KA: Apologies but it simply will not work with your bike.
TO: I will accept this, but I need to know what part of it won’t work. Is it a difference in the data protocol actually used on the older bike, a connector/adaptor incompatibility, or an issue with form factor as you originally stated? Since this info isn’t displayed on your website, there is a lot of discussion and hacky solutions shared all over online enthusiast communities. Would be really helpful to get this info from the source.
KA: The frame port for the lower board is to small for the current production one for the M3i it will not fit there is no work around for this.
TO: Hi Kyle, can you explain in more detail? Assuming the “lower board” is a circuit board inside the frame. What is a “frame port” and what won’t fit?
KA: As stated and only explanation needed is your bike is too old to take the upgrade, you have the old style frame pre 2015 the only way for you to upgrade is to buy a new upper frame which is basically the price of a new bike.
TO: Hey Kyle, I’m not understanding.

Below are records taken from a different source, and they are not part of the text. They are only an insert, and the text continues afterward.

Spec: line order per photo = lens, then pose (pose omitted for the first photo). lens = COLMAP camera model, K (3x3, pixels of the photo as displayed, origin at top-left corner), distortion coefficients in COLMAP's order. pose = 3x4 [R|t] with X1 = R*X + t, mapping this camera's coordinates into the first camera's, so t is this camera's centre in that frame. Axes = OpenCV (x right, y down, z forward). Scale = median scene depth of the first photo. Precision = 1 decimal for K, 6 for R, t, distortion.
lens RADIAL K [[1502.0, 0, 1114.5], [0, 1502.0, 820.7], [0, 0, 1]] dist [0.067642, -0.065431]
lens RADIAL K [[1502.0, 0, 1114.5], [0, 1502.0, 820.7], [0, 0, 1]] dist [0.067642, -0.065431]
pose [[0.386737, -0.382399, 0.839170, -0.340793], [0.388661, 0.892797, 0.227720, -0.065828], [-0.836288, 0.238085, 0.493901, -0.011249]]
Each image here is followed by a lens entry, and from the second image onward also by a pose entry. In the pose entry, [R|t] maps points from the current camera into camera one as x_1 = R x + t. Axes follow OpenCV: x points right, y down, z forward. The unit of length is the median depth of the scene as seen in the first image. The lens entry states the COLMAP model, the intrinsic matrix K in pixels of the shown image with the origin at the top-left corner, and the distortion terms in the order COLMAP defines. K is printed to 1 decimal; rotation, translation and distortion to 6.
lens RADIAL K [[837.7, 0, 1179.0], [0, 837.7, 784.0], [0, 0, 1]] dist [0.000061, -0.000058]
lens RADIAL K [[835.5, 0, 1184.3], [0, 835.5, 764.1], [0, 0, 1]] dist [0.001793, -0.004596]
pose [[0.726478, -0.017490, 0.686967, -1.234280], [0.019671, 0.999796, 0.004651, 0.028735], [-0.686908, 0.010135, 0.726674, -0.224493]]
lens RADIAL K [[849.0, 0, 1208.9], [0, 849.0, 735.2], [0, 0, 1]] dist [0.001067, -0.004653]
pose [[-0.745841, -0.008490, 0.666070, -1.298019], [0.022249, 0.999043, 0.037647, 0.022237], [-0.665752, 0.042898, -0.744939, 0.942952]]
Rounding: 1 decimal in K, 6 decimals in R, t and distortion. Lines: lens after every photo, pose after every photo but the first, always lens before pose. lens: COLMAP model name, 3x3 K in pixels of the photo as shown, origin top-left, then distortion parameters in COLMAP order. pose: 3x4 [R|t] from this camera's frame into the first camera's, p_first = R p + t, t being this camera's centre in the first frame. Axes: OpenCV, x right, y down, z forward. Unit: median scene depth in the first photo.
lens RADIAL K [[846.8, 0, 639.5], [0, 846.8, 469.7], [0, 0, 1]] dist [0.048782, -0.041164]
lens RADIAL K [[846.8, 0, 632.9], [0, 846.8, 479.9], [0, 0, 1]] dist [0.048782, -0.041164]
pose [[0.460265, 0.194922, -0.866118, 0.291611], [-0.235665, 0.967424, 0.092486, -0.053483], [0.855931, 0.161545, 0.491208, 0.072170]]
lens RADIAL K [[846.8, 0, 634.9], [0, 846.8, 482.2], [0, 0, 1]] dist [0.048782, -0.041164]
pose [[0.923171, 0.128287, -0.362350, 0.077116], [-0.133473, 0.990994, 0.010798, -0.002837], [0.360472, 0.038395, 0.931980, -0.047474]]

What is too old—what specifically is not compatible or doesn’t fit?
KA: Any bike made before 2015 can not be upgraded to m3i yours was made in 2011 its too old.
TO: What specifically makes the bike too old?
KA: The information you are requesting still was provided on previous replies, please go back and review the responses.
TO: I am asking for more information. I don’t have any concept of what a “lower board,” “frame port,” or “frame tolerance” is. Specifically, I can’t grasp whether this is a technology incompatibility issue or a frame ergonomics issue.
KA: A part that fits into the frame on newer bikes will not fit correctly into your older bike
*I stop replying*
Paul Artega, July/October 2021
The WordPress editor keeps glitching when I try to format the entire conversation. The summary is that I was told to buy some parts in July after the support rep did zero diagnostic work to help me determine what my issue was. During that conversation, just like with Kyle, I had to ask several times for all my questions to be answered. When I went to make the repair a few months later, it was clear that none of the parts I bought were going to help. After some pandering by me, I was then sent a PDF for another set of parts with the explicit heading “Condition: Click sound while pedaling.” This was my exact issue. I then sent him a video to help diagnose the problem but he continued making statements such as “I don’t have to bike in front of me to properly diagnose it.”
Again, there was no empathy for the customer here and the level of service, especially from a US-based support rep, was just terrible.
All in all, this is a phenomenal bike hampered by an outdated digital display. The price, coupled with the fact that I’d need a slew of add-ons (namely the Favero Assioma Duo, which I purchased long after writing this original review) to get it to produce stats like other modern bikes makes this an unattractive purchase if I’m paying full price. However, if you can find a used bike selling for less than 50% of the retail price, it’s the best value for the money, no question. Happy riding.